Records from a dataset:
|---|

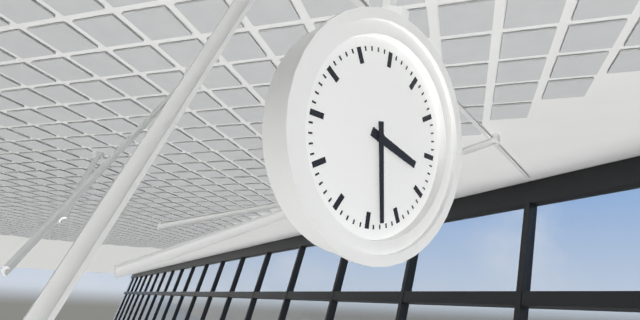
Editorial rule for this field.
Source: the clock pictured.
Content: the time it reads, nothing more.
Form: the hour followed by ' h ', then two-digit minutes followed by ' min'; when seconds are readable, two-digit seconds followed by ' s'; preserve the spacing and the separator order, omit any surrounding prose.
3 h 28 min
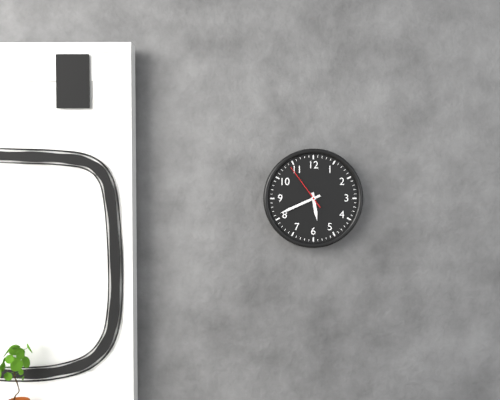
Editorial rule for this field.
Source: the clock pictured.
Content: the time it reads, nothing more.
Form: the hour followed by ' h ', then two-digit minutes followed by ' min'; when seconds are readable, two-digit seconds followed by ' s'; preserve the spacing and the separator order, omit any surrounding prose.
5 h 41 min
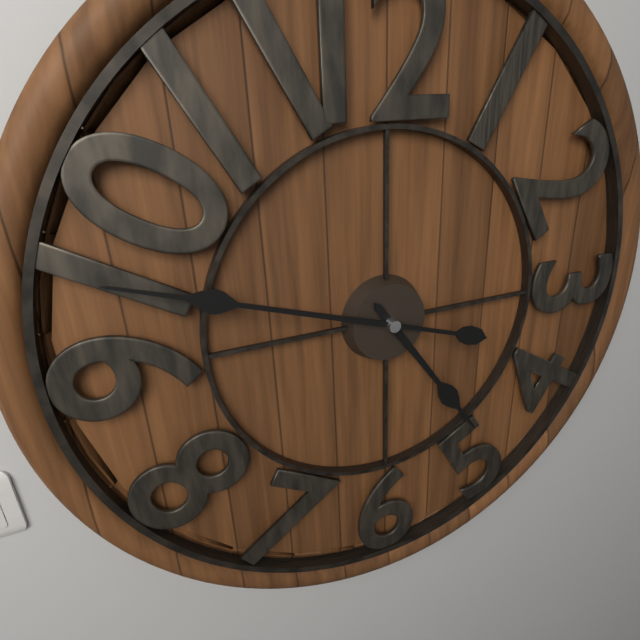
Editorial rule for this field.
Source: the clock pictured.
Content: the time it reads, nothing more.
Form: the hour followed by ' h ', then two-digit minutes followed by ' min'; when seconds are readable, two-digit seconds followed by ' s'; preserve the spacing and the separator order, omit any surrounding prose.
4 h 48 min
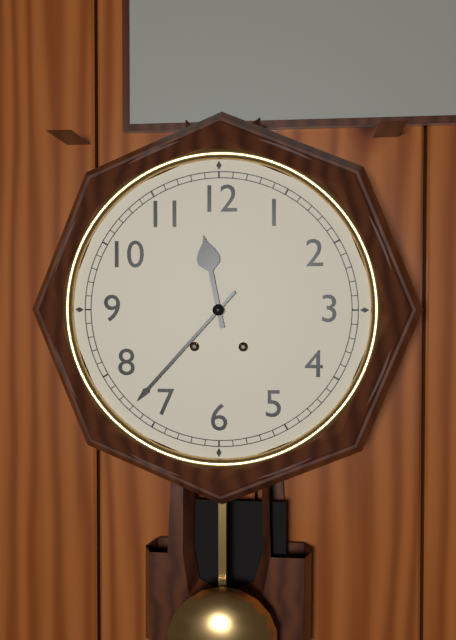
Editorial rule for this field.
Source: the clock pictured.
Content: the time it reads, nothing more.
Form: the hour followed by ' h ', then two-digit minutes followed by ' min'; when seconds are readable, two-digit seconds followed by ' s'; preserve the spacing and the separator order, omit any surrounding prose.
11 h 37 min
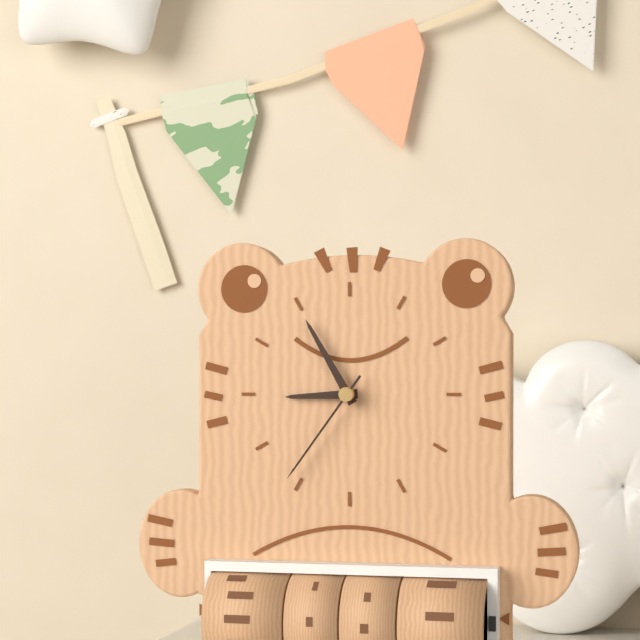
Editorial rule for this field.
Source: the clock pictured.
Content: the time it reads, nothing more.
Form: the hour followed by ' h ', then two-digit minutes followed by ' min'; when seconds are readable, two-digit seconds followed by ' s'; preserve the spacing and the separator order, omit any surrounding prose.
8 h 55 min 36 s
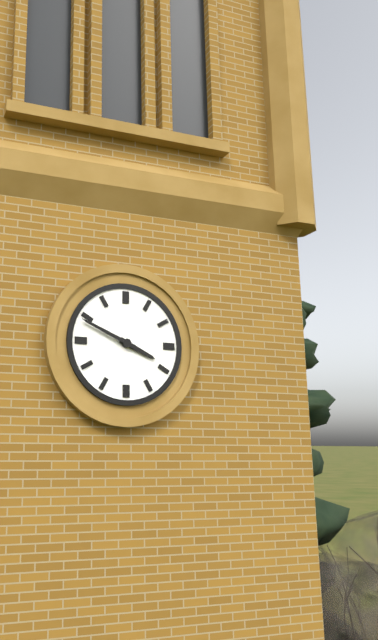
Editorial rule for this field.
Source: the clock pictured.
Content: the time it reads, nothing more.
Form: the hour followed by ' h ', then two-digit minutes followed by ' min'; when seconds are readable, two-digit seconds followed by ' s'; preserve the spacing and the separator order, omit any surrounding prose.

|---|

Stated exercise —
Please copy all of the records above word for word, leaving out the pictures.

Output —
Editorial rule for this field.
Source: the clock pictured.
Content: the time it reads, nothing more.
Form: the hour followed by ' h ', then two-digit minutes followed by ' min'; when seconds are readable, two-digit seconds followed by ' s'; preserve the spacing and the separator order, omit any surrounding prose.
3 h 28 min
Editorial rule for this field.
Source: the clock pictured.
Content: the time it reads, nothing more.
Form: the hour followed by ' h ', then two-digit minutes followed by ' min'; when seconds are readable, two-digit seconds followed by ' s'; preserve the spacing and the separator order, omit any surrounding prose.
5 h 41 min
Editorial rule for this field.
Source: the clock pictured.
Content: the time it reads, nothing more.
Form: the hour followed by ' h ', then two-digit minutes followed by ' min'; when seconds are readable, two-digit seconds followed by ' s'; preserve the spacing and the separator order, omit any surrounding prose.
4 h 48 min
Editorial rule for this field.
Source: the clock pictured.
Content: the time it reads, nothing more.
Form: the hour followed by ' h ', then two-digit minutes followed by ' min'; when seconds are readable, two-digit seconds followed by ' s'; preserve the spacing and the separator order, omit any surrounding prose.
11 h 37 min
Editorial rule for this field.
Source: the clock pictured.
Content: the time it reads, nothing more.
Form: the hour followed by ' h ', then two-digit minutes followed by ' min'; when seconds are readable, two-digit seconds followed by ' s'; preserve the spacing and the separator order, omit any surrounding prose.
8 h 55 min 36 s
Editorial rule for this field.
Source: the clock pictured.
Content: the time it reads, nothing more.
Form: the hour followed by ' h ', then two-digit minutes followed by ' min'; when seconds are readable, two-digit seconds followed by ' s'; preserve the spacing and the separator order, omit any surrounding prose.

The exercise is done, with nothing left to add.